Human sight, hearing, and perception can never be perfectly accurate. Yet people still place absolute trust in these unreliable faculties, and such absolutized judgments and decisions produce grievances and conflicts. Consider a courtroom: testimony and perceived facts carry great weight in judgment. But false testimony or mistaken perception can destroy a life—or even, in severe cases, lead to death sentences. Even if the witness or prosecutor did not realize their perception was wrong, such errors are tantamount to murder.

Why then do people so blindly trust their own thoughts and perceptions, when they know they can be mistaken? It is because the greater a person’s victim mentality, the more unconsciously he absolutizes himself.

Judgments and calculations made through the senses are inherently flawed, especially in those bound by victim mentality. This is because their decisions are rushed, hasty, and impulsive. Those with deep victim mentality are often impatient, making snap judgments before the other person has even finished speaking—or sometimes before they have even begun. Such rashness leads to incomplete understanding, missed context, and overlooked truths. Yet, despite the many errors this impatience creates, most refuse to acknowledge their mistakes, clinging instead to excuses and stubbornness that only increase their guilt.

This is often rooted in excessive competitiveness and feelings of inferiority born of victim mentality. If their mistakes are acknowledged, they feel as if they have lost to the other person or been humiliated, so they insist even more fiercely upon their own absolute certainty.

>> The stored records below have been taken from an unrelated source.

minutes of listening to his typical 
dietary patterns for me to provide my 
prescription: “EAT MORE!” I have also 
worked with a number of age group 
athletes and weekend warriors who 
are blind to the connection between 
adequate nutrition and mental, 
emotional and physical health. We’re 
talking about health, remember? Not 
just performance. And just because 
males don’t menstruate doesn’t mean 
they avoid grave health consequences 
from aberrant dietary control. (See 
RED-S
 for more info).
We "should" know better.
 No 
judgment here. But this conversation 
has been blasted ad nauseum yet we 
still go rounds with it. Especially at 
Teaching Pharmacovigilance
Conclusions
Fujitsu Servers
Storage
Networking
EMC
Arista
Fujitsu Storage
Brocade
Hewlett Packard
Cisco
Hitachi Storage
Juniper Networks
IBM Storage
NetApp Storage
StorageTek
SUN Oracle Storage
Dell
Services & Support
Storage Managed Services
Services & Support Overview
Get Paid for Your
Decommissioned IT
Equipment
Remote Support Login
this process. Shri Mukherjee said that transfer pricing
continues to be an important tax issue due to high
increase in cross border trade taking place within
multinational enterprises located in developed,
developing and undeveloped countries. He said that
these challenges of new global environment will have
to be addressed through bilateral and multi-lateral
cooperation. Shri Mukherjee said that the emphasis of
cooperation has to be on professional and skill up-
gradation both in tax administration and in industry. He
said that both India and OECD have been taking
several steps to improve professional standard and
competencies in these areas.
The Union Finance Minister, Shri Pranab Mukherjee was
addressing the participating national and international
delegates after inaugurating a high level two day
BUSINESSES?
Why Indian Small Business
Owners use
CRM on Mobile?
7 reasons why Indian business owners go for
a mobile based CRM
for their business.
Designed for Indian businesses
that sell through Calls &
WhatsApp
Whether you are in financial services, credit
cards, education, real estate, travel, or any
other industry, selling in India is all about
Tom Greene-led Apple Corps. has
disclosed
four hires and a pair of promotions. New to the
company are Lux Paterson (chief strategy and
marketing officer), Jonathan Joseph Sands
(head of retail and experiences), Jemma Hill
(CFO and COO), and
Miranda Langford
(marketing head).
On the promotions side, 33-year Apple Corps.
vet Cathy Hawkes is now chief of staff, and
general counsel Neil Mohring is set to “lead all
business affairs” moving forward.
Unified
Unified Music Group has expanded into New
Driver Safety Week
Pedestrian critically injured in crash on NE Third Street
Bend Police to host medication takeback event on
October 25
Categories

Such impatience is often found in those who grew up watching others’ moods, constantly on edge. It comes from:

A compulsive desire to avoid scolding and earn approval through quick responses.

The selfish impulse to rationalize and justify one’s own views.

The prideful urge to prove oneself superior.

The desire to have things one’s own way.

Thus, excessive feelings of inferiority become the main root of hostility. Such people neither truly listen to others’ words nor accept them. Because their victim mentality has deeply ingrained the habit of thinking themselves always right, they automatically treat everyone as rivals. If others’ opinions differ, or if others point out their faults, they do not accept correction but oppose with hostility. Even their own harsh actions, misunderstandings, and lies they either fail to recognize or brazenly rationalize.

Even when they repent and reconcile, the mindset of hostility remains; they instinctively flare up, driven by their own fleshly impulses. From childhood, they never learned to listen reasonably to the opinions of others, so even if they appear to listen, it is only to find ammunition to justify themselves. In truth, they neither see nor hear. The greater their victim mentality, the more they ignore others’ views and treat them as adversaries.

This is often the cause of conflict in marriages as well: spouses may live together yet not truly see or hear each other. Each clings only to his or her own desires and expectations, frustrated when the other does not fulfill them. Communication breaks down, dissatisfaction grows into resentment, resentment into hatred, and arguments and strife become endless.

Thus, those with strong victim mentality rarely have anyone with whom they can open their hearts. They struggle alone, worry alone, and decide alone. As a result, their choices are marked by hesitation, rigidity, anxiety, and self-consciousness—yet at the same time, by an opposite extremity of behavior: rigid, radical, bold, rash, and uncompromising. This contradictory double-sidedness becomes their habitual pattern of life.